[Dataset excerpts]

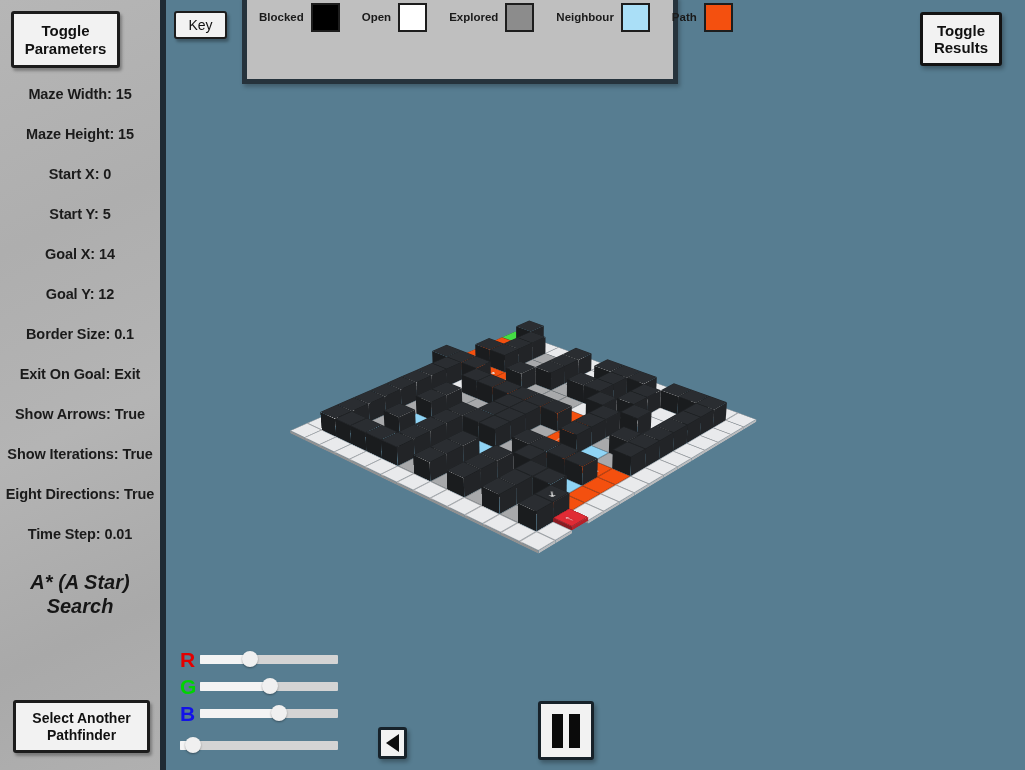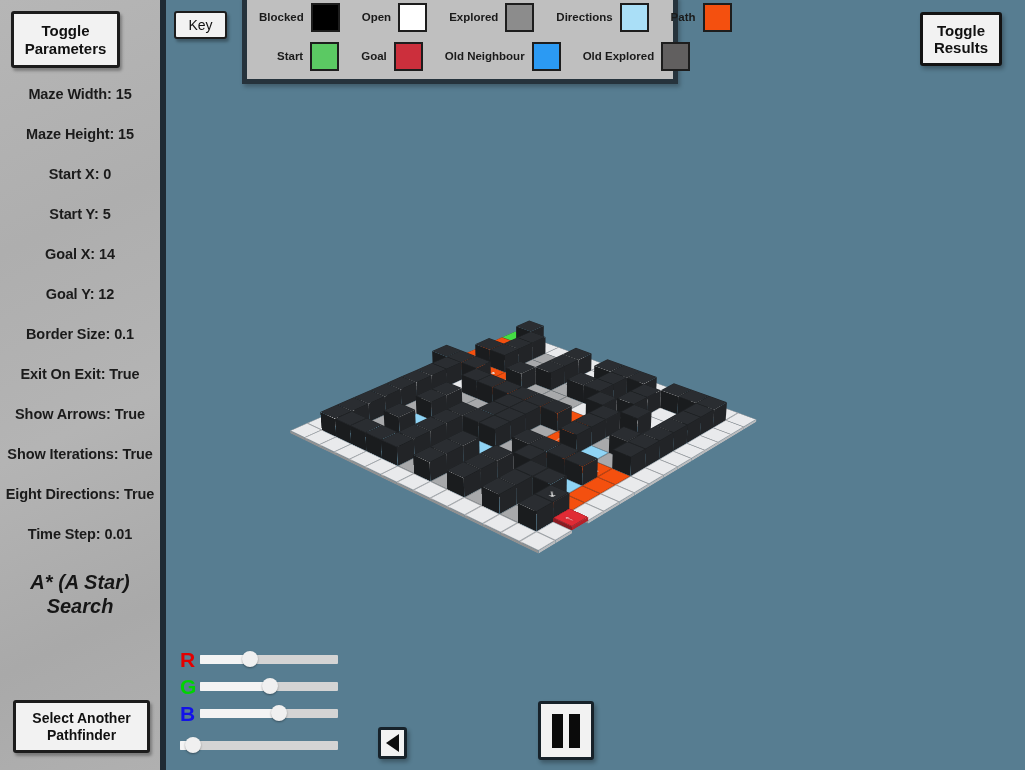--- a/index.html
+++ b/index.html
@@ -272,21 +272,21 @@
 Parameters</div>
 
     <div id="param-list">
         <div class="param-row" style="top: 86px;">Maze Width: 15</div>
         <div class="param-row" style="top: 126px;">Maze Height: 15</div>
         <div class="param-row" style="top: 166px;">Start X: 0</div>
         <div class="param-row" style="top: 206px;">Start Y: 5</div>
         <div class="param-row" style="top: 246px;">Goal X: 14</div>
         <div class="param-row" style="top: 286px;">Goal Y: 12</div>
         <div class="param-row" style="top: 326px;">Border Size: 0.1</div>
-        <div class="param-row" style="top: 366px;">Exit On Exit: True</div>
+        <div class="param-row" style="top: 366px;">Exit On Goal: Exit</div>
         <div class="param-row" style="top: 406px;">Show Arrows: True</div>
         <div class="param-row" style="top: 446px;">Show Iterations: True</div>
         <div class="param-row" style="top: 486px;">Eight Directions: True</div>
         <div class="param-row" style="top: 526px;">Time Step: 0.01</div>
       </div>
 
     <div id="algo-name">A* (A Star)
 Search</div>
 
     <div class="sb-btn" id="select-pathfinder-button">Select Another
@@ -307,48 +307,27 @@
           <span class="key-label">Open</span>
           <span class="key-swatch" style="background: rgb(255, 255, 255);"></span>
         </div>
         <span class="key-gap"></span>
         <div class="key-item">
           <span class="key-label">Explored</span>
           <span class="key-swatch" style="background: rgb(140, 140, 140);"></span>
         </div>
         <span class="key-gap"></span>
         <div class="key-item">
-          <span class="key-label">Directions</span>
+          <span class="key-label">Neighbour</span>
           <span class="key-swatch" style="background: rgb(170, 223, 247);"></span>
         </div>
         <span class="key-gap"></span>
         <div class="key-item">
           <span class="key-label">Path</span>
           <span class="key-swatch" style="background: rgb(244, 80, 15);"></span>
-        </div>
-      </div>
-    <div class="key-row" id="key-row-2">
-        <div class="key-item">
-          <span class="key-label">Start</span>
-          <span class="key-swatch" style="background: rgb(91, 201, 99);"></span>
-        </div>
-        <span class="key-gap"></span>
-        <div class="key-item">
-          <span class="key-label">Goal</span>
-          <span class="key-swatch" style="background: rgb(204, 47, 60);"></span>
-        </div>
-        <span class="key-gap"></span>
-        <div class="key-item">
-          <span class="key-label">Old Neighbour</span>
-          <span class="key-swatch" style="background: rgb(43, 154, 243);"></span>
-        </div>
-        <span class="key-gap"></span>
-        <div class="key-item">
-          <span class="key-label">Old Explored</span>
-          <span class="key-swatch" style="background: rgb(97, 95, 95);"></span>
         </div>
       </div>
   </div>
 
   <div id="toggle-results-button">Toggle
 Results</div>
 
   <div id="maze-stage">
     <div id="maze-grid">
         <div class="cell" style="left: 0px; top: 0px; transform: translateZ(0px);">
==
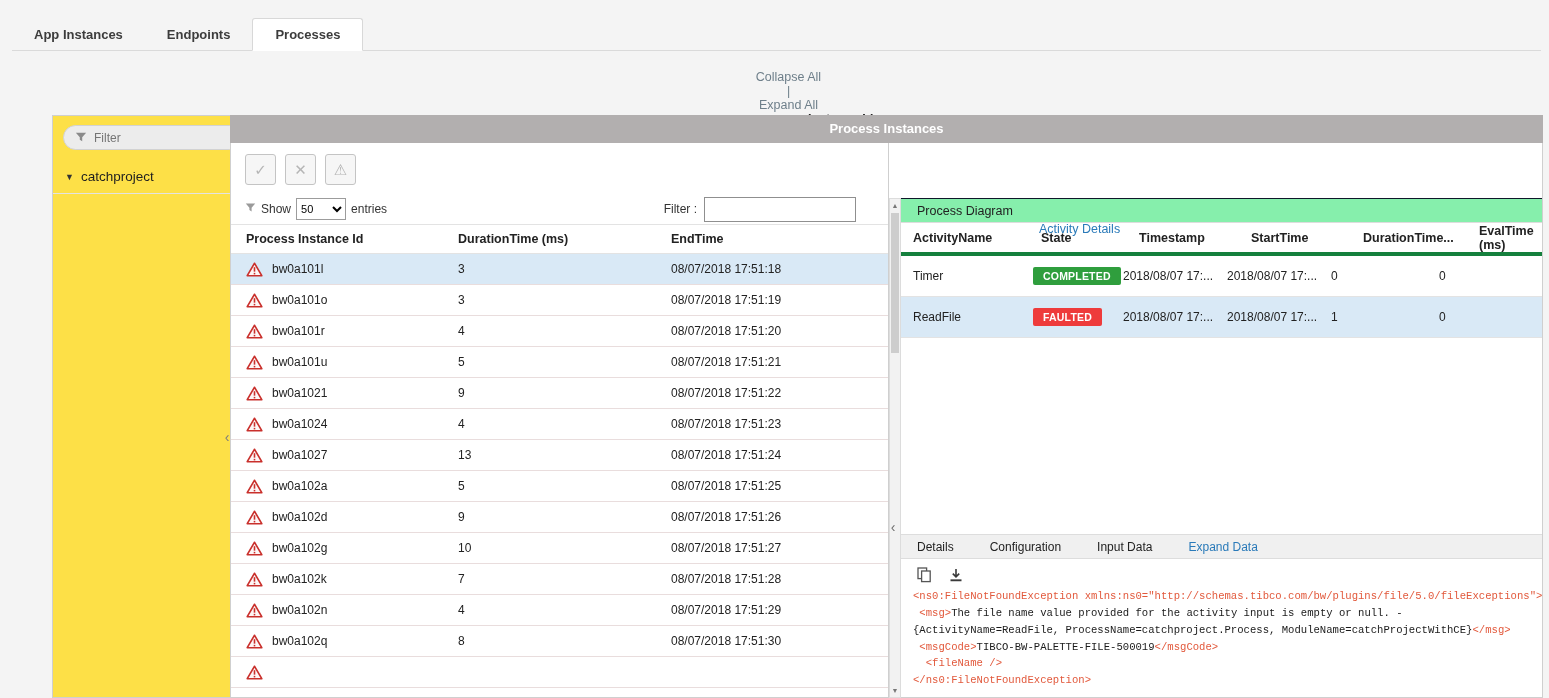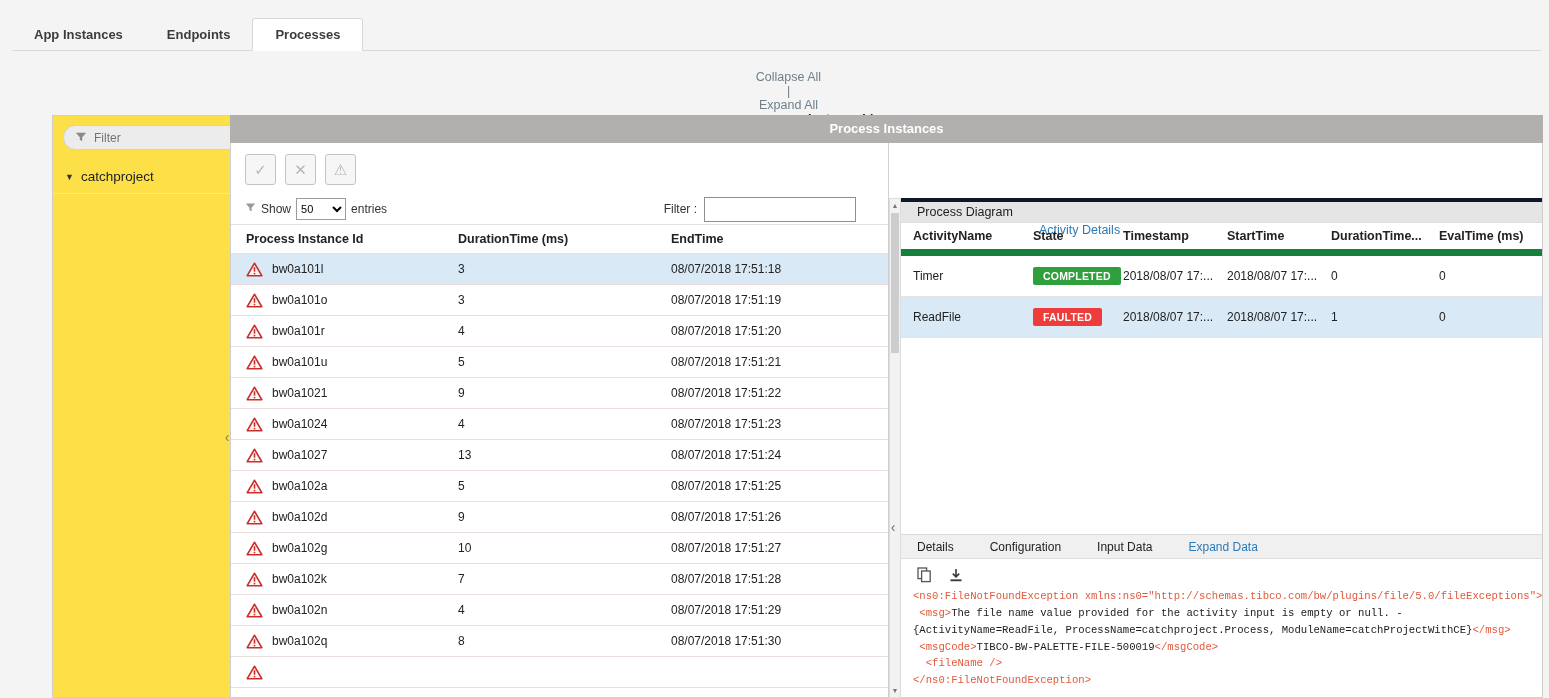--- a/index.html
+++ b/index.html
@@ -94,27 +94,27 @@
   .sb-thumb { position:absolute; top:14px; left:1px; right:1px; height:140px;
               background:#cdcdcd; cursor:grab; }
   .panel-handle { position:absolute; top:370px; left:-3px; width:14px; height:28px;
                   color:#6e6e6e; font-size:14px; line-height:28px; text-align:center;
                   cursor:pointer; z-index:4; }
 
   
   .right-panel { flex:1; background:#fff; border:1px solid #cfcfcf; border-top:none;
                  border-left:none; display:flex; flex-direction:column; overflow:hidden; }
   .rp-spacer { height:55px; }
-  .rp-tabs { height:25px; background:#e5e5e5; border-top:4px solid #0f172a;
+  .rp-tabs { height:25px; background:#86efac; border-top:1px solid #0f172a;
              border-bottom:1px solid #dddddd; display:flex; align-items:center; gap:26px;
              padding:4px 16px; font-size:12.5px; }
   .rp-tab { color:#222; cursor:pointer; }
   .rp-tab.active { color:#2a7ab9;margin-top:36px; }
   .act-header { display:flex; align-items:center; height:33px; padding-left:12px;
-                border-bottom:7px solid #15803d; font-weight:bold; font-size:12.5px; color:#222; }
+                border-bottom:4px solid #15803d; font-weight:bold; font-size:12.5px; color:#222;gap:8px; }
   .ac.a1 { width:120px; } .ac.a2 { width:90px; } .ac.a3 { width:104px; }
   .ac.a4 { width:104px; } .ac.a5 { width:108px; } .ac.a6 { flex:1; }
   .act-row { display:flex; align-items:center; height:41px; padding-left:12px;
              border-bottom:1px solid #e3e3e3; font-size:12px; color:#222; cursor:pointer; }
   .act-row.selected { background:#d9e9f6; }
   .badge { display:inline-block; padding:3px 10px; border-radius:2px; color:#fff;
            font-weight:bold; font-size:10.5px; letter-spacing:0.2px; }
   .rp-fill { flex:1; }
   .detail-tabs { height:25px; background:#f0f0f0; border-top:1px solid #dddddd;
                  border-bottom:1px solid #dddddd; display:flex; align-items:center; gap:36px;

> _Job_
Could you restate word for word the lines above, from the one that contains "10px; border-radius:2px; color:#fff;" through the one that contains "display:flex; align-items:center; gap:36px;", and no others?

> _Finished exercise_
   .badge { display:inline-block; padding:3px 10px; border-radius:2px; color:#fff;
            font-weight:bold; font-size:10.5px; letter-spacing:0.2px; }
   .rp-fill { flex:1; }
   .detail-tabs { height:25px; background:#f0f0f0; border-top:1px solid #dddddd;
                  border-bottom:1px solid #dddddd; display:flex; align-items:center; gap:36px;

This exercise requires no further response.